FirstGens come from all over the United States, including urban and rural areas. According to the Pell Institute’s Indicators of Higher Education Equity in the United States, there are approximately 16.3 million undergraduates attending degree-granting institutions in the United States. Within this population, an estimated 9.1 million students are FirstGen students, and 46% of these students identify as white, 25% identify as Hispanic, 18% as Black, 6% as Asian. About 1% identify as American Indian, Alaska Native, Native Hawaiian, or Pacific Islander.
The federal government has taken steps to cultivate a workforce that draws from all sectors of American society since the president signed Executive Order 14035 on DEIA in the federal workforce. The executive order aims to strengthen the federal government’s “ability to recruit, hire, develop, promote, and retain our nation’s talent and remove barriers to equal opportunity.” This includes supporting federal FirstGens.
By sharing their stories, federal FirstGens—especially mid-level and senior-level employees—can help other FirstGens within the Department. FirstGens openly sharing their experiences has the potential to reduce social stigmas facing Americans dealing with economic hardship and learning loss for school-aged children. While it is difficult for some FirstGens to speak about the challenges associated with their background, their stories can humanize individuals from economically disadvantaged backgrounds and clarify paths to social mobility within the federal government and beyond.

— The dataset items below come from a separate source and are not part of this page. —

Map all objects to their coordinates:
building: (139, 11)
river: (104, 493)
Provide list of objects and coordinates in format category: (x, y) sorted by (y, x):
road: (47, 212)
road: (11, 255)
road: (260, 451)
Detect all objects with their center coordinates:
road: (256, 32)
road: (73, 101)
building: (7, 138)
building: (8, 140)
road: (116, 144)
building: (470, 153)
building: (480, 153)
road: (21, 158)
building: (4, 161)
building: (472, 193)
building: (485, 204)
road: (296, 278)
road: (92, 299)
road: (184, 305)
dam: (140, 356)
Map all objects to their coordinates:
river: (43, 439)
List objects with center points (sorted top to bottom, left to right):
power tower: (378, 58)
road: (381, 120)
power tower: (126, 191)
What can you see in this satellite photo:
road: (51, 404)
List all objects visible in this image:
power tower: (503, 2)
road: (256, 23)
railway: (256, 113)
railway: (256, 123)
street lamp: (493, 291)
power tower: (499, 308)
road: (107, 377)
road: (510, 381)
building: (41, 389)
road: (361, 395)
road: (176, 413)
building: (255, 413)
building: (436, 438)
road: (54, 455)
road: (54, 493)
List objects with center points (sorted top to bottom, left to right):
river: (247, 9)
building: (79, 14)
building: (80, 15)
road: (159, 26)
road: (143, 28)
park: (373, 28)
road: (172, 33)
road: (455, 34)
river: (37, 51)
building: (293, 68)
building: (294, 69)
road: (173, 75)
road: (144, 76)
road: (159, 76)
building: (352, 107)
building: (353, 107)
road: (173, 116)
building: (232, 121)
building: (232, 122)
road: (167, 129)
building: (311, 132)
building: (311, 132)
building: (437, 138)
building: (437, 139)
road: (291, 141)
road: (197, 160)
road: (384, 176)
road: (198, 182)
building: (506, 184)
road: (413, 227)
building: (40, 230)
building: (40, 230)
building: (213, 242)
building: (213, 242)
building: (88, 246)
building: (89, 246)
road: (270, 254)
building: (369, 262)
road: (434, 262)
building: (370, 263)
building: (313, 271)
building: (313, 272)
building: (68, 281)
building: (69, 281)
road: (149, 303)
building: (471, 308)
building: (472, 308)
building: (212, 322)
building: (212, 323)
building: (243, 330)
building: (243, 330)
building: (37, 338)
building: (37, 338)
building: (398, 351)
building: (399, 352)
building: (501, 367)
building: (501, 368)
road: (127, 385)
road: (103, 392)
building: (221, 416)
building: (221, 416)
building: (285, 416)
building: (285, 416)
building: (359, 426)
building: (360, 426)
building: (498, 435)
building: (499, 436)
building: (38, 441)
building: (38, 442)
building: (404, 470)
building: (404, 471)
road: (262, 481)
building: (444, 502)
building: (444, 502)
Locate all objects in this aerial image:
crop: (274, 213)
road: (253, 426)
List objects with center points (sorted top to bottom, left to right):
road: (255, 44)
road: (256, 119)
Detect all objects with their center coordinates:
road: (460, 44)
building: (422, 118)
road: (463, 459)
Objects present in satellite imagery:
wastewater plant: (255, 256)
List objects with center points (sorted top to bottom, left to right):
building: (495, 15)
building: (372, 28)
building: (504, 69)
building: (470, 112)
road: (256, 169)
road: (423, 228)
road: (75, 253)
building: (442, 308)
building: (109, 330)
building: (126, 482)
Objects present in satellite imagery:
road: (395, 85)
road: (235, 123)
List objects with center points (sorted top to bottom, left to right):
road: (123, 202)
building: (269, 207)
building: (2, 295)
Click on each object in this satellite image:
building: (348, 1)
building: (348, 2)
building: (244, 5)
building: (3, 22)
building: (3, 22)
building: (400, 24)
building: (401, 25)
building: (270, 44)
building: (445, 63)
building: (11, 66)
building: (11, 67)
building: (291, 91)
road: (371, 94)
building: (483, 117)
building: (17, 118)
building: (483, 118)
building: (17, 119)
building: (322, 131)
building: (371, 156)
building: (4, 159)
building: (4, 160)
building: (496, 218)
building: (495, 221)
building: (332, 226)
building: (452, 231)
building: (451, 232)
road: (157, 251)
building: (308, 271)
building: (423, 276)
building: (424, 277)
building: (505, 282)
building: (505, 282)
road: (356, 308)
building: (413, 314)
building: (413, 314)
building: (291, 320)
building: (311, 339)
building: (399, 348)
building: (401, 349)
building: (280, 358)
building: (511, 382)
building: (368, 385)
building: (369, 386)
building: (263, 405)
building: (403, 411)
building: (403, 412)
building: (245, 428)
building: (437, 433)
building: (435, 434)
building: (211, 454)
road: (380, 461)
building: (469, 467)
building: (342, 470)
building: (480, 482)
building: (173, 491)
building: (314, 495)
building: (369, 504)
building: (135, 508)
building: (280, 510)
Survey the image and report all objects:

To this end, a cadre of Department employees have embarked on a process to launch an employee organization that will provide professional networking, mentorship, support, and advocacy for employees with a shared socioeconomic experience. Called FirstGens@State, the organization encourages employees from all backgrounds to participate. If successful, this employee organization would be the first to prioritize the advancement of socioeconomic diversity and inclusion within the Department.
Nov. 8 marks National First-Generation Celebration Day, recognizing the unique challenges faced by, and successes achieved by, FirstGens across the Department, foreign missions, and federal government.
Scott B. Winton is the political & regional team lead at Embassy Kingston and Flory Yazmin Ore is a consular officer at Embassy Ankara.